Efficient way to calculate percentage change based on criteria

What is the most efficient and quickest way to calculate percentage change based on certain criteria? The only way I can think of is using

function then loop through each name but I don't think it is efficient.

Dataframe 1
2015 Name
538 Johnny Appleseed
14 Johnny Appleseed
40 Johnny Appleseed
524 Johnny Appleseed
10 Sally Smith
50 Jenny Davids (There's no Jenny in 2016)

Dataframe 2
2016 Name
203 Johnny Appleseed
100 Sally Smith
50 Sally Smith
10 Sally Smith
242 Sally Smith
150 Johnny Appleseed
50 Sally Smith

Expected output example

  • Johnny Appleseed -68.369%

  • Sally Smith 442%

  • Jenny Davids N/A


There are a few ways to accomplish what you're after. My preferred way would be to combine the 2015 and 2016 scores into a single "long" data set. This makes it easier to aggregate and transform data across different categories without loops.
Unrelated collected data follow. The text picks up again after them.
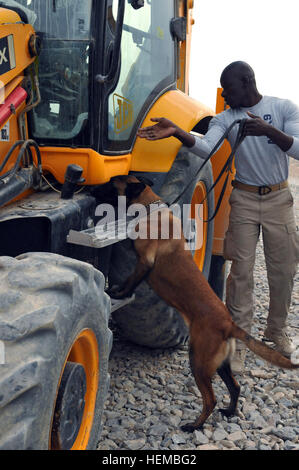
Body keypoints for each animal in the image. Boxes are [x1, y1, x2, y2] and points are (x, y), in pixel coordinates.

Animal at [102, 174, 298, 432]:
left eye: (113, 183)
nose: (92, 187)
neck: (151, 209)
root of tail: (229, 324)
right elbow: (127, 280)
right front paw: (115, 290)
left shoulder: (144, 262)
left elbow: (130, 283)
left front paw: (118, 293)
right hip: (220, 364)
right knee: (235, 387)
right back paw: (230, 411)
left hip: (199, 362)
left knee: (210, 399)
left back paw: (194, 425)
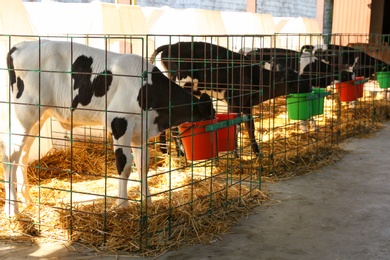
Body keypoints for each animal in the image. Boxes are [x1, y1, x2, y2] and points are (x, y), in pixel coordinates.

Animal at [2, 39, 213, 216]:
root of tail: (20, 45)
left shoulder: (140, 133)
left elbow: (143, 165)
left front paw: (147, 201)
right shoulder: (119, 123)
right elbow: (124, 166)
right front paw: (122, 205)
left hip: (39, 117)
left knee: (22, 155)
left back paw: (27, 200)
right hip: (25, 112)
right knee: (9, 157)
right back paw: (12, 209)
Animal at [150, 41, 310, 155]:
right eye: (296, 80)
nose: (309, 86)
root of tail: (169, 45)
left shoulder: (246, 104)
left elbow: (250, 128)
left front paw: (257, 154)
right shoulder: (234, 102)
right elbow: (236, 127)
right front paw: (235, 154)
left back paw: (165, 151)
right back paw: (180, 152)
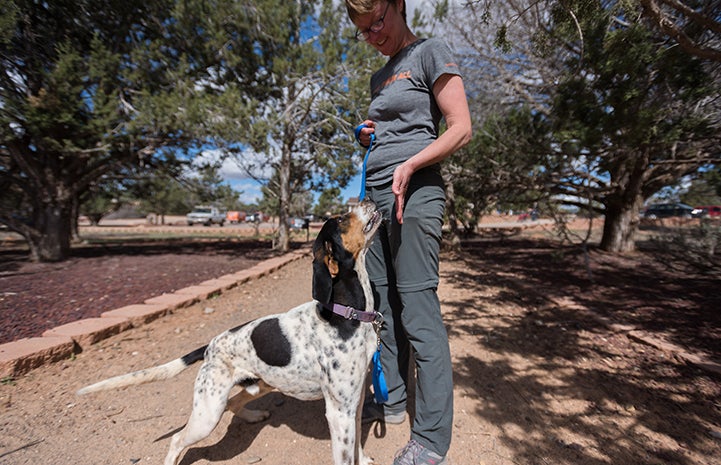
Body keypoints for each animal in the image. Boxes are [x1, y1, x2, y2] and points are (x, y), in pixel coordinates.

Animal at [76, 200, 382, 464]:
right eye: (341, 219)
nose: (368, 197)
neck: (348, 315)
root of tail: (210, 346)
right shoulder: (338, 411)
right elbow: (345, 456)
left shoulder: (354, 402)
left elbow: (357, 440)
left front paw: (364, 458)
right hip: (207, 413)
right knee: (177, 440)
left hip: (257, 385)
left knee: (233, 403)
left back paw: (254, 416)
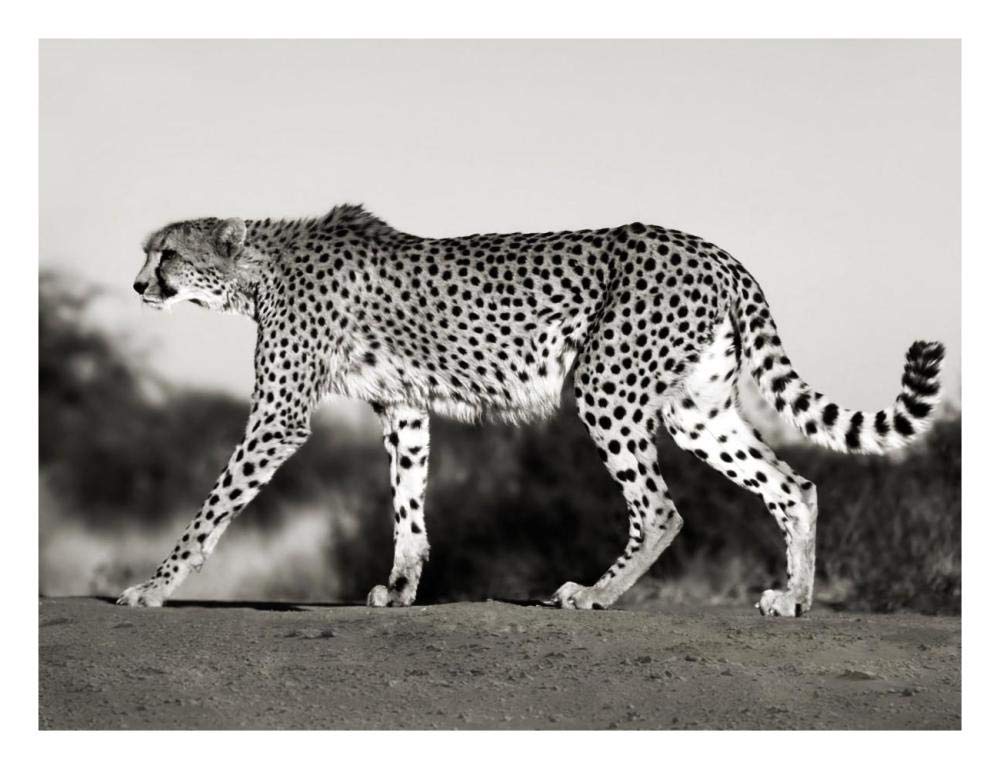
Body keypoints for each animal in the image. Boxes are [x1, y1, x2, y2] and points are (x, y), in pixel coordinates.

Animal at [118, 204, 945, 616]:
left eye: (167, 254)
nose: (137, 285)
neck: (259, 267)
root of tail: (713, 249)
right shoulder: (404, 406)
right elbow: (407, 503)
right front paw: (401, 588)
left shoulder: (281, 414)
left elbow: (212, 508)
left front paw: (154, 586)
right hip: (696, 410)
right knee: (794, 484)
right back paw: (793, 598)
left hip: (606, 385)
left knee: (661, 506)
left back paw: (595, 592)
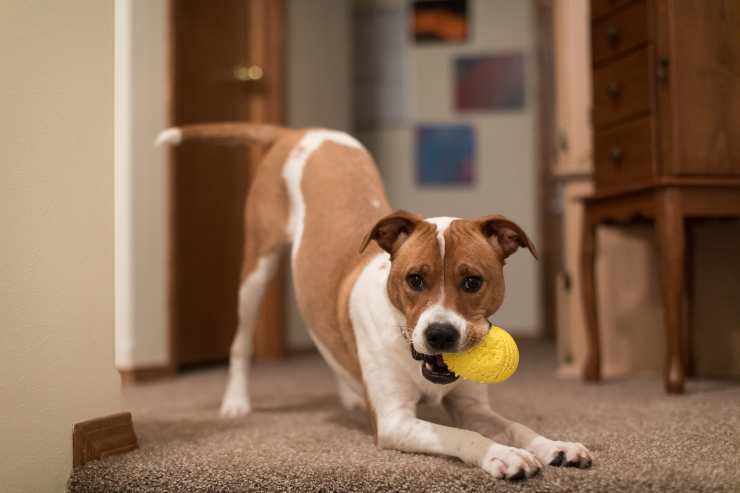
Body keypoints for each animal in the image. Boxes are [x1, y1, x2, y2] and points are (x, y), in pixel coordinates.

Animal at [158, 124, 596, 480]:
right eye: (415, 279)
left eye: (473, 281)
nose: (440, 334)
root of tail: (297, 131)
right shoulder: (395, 421)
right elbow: (461, 436)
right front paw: (502, 455)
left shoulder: (472, 405)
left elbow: (515, 426)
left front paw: (555, 445)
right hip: (256, 268)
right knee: (241, 340)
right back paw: (236, 402)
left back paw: (349, 394)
First let's rename the existing columns, since numeric column names can give you problems down the line. We'll also add a "year" column to each data set.

colnames(df1) <- c('value', 'name')
colnames(df2) <- c('value', 'name')

df1$year <- 2015
df2$year <- 2016

These can now be combined into a single data set:

df3 <- rbind(df1, df2)

And finally, dplyr to the rescue:

df.change <- group_by(df3, name, year) %>%
             summarize(value = mean(value)) %>%
             ungroup %>% group_by(name) %>%
             summarize(change = (value[year == 2016] - value[year == 2015]) / value[year == 2015])

This should produce a data frame with columns for name and percent change.